• _How to complete this task_:
From the records below, transcribe exactly the lines that begin at the line with "tissue shows moderate" and end at the line with "histopathology image showing", both included.

· · · · · · ·

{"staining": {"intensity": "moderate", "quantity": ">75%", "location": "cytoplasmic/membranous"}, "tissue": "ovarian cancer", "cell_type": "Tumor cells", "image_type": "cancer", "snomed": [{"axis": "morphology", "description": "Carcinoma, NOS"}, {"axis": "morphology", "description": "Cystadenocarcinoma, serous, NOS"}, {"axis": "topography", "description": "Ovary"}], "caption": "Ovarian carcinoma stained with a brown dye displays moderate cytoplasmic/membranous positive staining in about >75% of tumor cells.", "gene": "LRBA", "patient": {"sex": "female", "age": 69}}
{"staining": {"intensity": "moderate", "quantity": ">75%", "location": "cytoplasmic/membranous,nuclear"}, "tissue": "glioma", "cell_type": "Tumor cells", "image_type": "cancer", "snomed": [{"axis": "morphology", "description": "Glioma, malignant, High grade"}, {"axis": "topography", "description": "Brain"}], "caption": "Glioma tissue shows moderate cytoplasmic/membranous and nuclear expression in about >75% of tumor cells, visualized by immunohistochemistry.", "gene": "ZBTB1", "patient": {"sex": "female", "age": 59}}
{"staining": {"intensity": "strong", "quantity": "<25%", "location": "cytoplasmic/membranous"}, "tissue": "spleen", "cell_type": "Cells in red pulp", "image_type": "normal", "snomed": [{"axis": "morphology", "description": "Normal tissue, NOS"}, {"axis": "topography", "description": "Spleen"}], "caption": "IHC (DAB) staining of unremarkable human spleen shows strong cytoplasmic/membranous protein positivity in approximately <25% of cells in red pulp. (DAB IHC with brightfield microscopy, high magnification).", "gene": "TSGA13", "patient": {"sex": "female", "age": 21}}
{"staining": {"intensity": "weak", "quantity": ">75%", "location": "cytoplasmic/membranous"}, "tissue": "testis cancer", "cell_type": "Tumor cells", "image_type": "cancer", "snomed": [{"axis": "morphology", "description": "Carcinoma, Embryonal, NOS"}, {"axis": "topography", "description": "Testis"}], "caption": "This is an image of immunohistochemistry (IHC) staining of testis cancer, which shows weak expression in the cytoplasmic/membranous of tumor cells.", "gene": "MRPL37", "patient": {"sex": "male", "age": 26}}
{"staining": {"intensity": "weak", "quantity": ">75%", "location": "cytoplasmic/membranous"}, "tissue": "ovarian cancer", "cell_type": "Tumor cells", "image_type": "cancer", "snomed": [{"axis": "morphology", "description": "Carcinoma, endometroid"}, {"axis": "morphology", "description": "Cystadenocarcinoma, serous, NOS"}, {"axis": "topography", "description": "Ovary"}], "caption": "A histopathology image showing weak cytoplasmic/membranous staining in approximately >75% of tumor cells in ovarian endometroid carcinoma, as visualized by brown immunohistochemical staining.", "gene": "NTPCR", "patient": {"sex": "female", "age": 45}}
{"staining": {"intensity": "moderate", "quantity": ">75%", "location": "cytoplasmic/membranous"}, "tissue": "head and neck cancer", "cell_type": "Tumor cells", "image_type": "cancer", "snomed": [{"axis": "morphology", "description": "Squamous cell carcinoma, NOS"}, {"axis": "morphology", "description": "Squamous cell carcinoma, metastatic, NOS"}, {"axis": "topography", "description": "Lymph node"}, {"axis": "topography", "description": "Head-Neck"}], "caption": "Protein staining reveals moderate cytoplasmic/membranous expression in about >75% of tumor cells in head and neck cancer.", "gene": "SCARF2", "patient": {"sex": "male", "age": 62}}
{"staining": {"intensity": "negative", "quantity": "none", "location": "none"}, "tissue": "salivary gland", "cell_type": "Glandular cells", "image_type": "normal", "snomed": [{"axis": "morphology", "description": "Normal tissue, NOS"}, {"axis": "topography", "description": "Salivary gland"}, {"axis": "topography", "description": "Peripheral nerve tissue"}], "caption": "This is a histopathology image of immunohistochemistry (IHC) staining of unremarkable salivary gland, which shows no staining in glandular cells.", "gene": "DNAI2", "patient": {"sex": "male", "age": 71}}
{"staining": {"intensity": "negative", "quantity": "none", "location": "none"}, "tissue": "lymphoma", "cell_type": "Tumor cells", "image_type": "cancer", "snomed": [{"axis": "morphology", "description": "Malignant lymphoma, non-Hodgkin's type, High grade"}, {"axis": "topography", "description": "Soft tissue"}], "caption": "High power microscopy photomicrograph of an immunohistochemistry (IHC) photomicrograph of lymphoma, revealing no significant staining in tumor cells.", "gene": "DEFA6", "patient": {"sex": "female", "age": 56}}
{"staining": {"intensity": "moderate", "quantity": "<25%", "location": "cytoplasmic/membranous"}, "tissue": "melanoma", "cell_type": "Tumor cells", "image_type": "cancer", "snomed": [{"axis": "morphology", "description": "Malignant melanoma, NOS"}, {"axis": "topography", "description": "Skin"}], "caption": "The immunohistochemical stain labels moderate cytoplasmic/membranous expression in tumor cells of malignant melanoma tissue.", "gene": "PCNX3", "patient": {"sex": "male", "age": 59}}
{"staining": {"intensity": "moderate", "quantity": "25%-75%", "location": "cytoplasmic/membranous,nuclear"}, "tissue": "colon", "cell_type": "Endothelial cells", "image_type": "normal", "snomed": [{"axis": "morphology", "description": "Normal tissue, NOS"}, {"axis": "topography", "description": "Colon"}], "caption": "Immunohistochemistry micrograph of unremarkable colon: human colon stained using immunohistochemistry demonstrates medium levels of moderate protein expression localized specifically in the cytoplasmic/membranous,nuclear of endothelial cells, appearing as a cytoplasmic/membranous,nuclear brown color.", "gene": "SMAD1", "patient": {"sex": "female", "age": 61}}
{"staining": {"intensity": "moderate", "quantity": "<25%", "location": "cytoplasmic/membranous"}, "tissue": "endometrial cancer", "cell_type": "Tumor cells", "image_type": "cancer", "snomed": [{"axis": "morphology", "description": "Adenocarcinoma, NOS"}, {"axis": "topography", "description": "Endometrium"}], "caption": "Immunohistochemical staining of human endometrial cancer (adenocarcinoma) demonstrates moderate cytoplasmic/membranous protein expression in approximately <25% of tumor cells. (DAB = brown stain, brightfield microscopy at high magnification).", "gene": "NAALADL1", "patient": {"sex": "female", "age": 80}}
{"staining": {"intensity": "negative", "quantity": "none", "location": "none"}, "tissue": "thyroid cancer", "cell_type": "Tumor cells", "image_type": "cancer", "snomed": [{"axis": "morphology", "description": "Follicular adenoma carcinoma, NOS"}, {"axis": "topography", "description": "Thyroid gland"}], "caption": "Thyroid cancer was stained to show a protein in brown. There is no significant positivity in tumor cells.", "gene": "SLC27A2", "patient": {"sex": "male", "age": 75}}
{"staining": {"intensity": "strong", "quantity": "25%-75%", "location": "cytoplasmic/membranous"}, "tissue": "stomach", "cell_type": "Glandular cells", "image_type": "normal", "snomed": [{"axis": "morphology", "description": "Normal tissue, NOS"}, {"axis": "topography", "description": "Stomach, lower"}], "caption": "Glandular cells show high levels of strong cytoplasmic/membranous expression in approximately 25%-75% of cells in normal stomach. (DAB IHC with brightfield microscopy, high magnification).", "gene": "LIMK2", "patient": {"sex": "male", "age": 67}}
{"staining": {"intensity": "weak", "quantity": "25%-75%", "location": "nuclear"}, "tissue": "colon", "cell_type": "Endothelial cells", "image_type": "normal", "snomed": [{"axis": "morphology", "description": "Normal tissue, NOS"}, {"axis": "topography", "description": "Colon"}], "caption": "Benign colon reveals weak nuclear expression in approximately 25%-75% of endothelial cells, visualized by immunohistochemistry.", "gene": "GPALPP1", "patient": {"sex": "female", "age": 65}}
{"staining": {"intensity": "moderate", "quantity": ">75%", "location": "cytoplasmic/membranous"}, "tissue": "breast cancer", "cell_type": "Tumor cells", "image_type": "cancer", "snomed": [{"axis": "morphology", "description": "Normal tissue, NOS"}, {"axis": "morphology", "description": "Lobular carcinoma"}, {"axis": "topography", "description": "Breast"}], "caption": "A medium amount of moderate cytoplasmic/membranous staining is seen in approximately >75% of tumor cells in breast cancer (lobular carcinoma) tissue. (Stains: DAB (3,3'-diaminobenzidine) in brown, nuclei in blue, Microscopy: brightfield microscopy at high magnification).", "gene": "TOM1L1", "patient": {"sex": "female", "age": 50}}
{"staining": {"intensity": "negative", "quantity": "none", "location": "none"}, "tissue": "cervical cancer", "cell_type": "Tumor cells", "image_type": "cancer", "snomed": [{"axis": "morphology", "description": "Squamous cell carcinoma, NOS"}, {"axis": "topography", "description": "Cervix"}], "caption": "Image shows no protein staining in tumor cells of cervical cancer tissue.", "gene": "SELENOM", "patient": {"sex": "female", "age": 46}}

· · · · · · ·

• _Response area_:
{"staining": {"intensity": "moderate", "quantity": ">75%", "location": "cytoplasmic/membranous,nuclear"}, "tissue": "glioma", "cell_type": "Tumor cells", "image_type": "cancer", "snomed": [{"axis": "morphology", "description": "Glioma, malignant, High grade"}, {"axis": "topography", "description": "Brain"}], "caption": "Glioma tissue shows moderate cytoplasmic/membranous and nuclear expression in about >75% of tumor cells, visualized by immunohistochemistry.", "gene": "ZBTB1", "patient": {"sex": "female", "age": 59}}
{"staining": {"intensity": "strong", "quantity": "<25%", "location": "cytoplasmic/membranous"}, "tissue": "spleen", "cell_type": "Cells in red pulp", "image_type": "normal", "snomed": [{"axis": "morphology", "description": "Normal tissue, NOS"}, {"axis": "topography", "description": "Spleen"}], "caption": "IHC (DAB) staining of unremarkable human spleen shows strong cytoplasmic/membranous protein positivity in approximately <25% of cells in red pulp. (DAB IHC with brightfield microscopy, high magnification).", "gene": "TSGA13", "patient": {"sex": "female", "age": 21}}
{"staining": {"intensity": "weak", "quantity": ">75%", "location": "cytoplasmic/membranous"}, "tissue": "testis cancer", "cell_type": "Tumor cells", "image_type": "cancer", "snomed": [{"axis": "morphology", "description": "Carcinoma, Embryonal, NOS"}, {"axis": "topography", "description": "Testis"}], "caption": "This is an image of immunohistochemistry (IHC) staining of testis cancer, which shows weak expression in the cytoplasmic/membranous of tumor cells.", "gene": "MRPL37", "patient": {"sex": "male", "age": 26}}
{"staining": {"intensity": "weak", "quantity": ">75%", "location": "cytoplasmic/membranous"}, "tissue": "ovarian cancer", "cell_type": "Tumor cells", "image_type": "cancer", "snomed": [{"axis": "morphology", "description": "Carcinoma, endometroid"}, {"axis": "morphology", "description": "Cystadenocarcinoma, serous, NOS"}, {"axis": "topography", "description": "Ovary"}], "caption": "A histopathology image showing weak cytoplasmic/membranous staining in approximately >75% of tumor cells in ovarian endometroid carcinoma, as visualized by brown immunohistochemical staining.", "gene": "NTPCR", "patient": {"sex": "female", "age": 45}}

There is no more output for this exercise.